Mit einem Vorsprung von nur 98 Stimmen und einer Mehrheit von 50,03 Prozent ging er als Überraschungssieger aus der UMP-Urwahl am Sonntag hervor. Sie war derart von Unregelmäßigkeiten überschattet, dass die Wahlkommission das Ergebnis erst am späten Montagabend bekanntgab - da hatte sich Copé selbst längst schon zum Gewinner ausgerufen, sehr zum Ärger seines Kontrahenten François Fillon. Der populäre frühere Premierminister galt als klarer Favorit. Doch die Meinungsforscher hatten Sympathisanten der Partei befragt, nicht die Mitglieder, die abstimmten.
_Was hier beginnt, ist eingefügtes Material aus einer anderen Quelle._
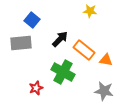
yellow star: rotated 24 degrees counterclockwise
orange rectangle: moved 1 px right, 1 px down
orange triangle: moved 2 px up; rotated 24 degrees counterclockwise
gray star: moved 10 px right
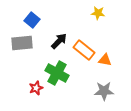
yellow star: moved 8 px right, 2 px down
black arrow: moved 1 px left, 2 px down
gray rectangle: moved 1 px right
orange triangle: moved 1 px left
green cross: moved 6 px left, 1 px down
gray star: rotated 12 degrees counterclockwise
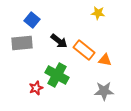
black arrow: rotated 84 degrees clockwise
green cross: moved 2 px down
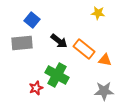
orange rectangle: moved 1 px up
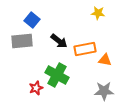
gray rectangle: moved 2 px up
orange rectangle: moved 1 px right; rotated 50 degrees counterclockwise
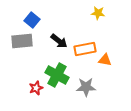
gray star: moved 18 px left, 4 px up
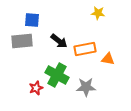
blue square: rotated 35 degrees counterclockwise
orange triangle: moved 3 px right, 1 px up
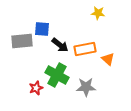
blue square: moved 10 px right, 9 px down
black arrow: moved 1 px right, 4 px down
orange triangle: rotated 32 degrees clockwise
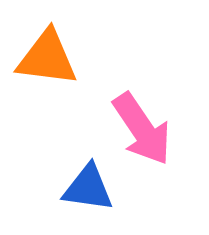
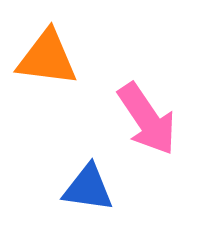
pink arrow: moved 5 px right, 10 px up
Sie hatte Copé im Wahlkampf gezielt angesprochen, während sich Fillon, auf seine staatsmännische Statur bauend, an die große Masse gerichtet hatte.

Copé ist ein Mann des Apparates, seit er jahrelang die UMP-Fraktion in der Nationalversammlung geleitet hat. Der Absolvent renommierter Elitehochschulen gilt als Chirac-Zögling, wurde mit 31 Jahren jüngster Abgeordneter, war zeitweise Regierungssprecher und stellvertretender Innen- und Budgetminister. Seit 1995 ist er Bürgermeister der Kleinstadt Meaux, nordöstlich von Paris. So wie er seinen Triumph über Fillon "mit den Zähnen" erkämpfte, so wird er auch als Oppositionschef die sozialistische Regierung scharf angreifen. Doch das monatelange Duell und der umstrittene Ausgang machen die UMP zu einer zerrissenen Partei und schwächen auch Copé. Zwar erklärte er, er wolle die politische Familie einen und bot Fillon in einer versöhnlichen Geste den Posten als Vize-Parteichef an.
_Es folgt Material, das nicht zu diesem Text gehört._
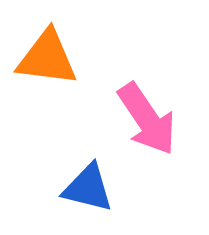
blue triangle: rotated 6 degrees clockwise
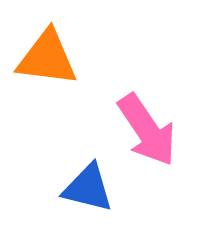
pink arrow: moved 11 px down
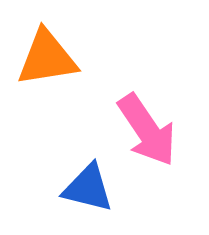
orange triangle: rotated 16 degrees counterclockwise
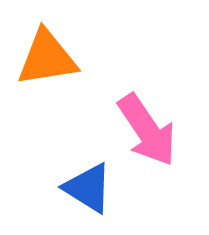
blue triangle: rotated 18 degrees clockwise
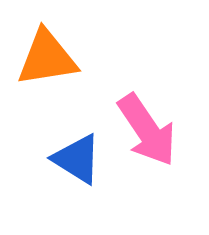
blue triangle: moved 11 px left, 29 px up
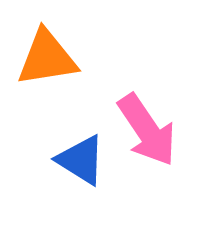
blue triangle: moved 4 px right, 1 px down
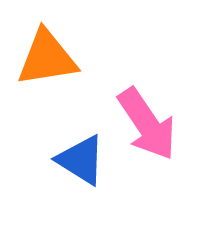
pink arrow: moved 6 px up
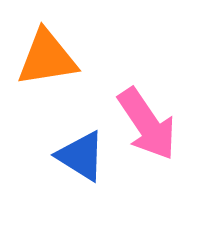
blue triangle: moved 4 px up
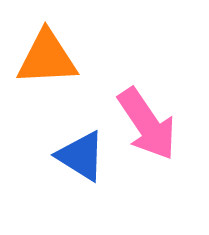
orange triangle: rotated 6 degrees clockwise
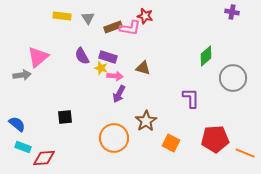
Bislang trieb er aber eher die Spaltung voran, indem er sich vom sozialliberalen Kurs entfernte, was künftig den Zentristen um den populären Ex-Umweltminister Jean-Louis Borloo mehr Raum lässt. Mit seiner "Politik ohne Komplexe und Tabus" und einem scharfen innenpolitischen Kurs folgt Copé Sarkozys Strategie, gegen den Aufstieg des Front National dessen Themen zu besetzen. Zuletzt provozierte er mit der These eines zunehmenden "anti-weißen Rassismus" in der französischen Gesellschaft und der Geschichte von französischen Kindern, denen muslimische Mitschüler während des Ramadan die Schokoladen-Croissants aus der Hand gerissen hätten.
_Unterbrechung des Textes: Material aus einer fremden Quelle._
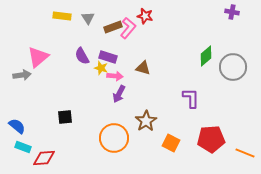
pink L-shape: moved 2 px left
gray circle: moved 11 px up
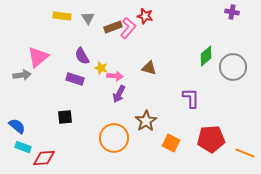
purple rectangle: moved 33 px left, 22 px down
brown triangle: moved 6 px right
Damit verschreckt er nicht nur Teile der eigenen Partei, sondern erhält auch im Ausland den Ruf, ein "Fremdenhasser" zu sein - so bezeichnete ihn gestern die spanische Zeitung "El País". Doch Copé, der algerisch-rumänische Wurzeln hat, geht es darum, aufzufallen, um sich bestmöglich für die Präsidentschaftskandidatur 2017 zu platzieren, die ihm schon lange vorschwebt: Er hat es eilig.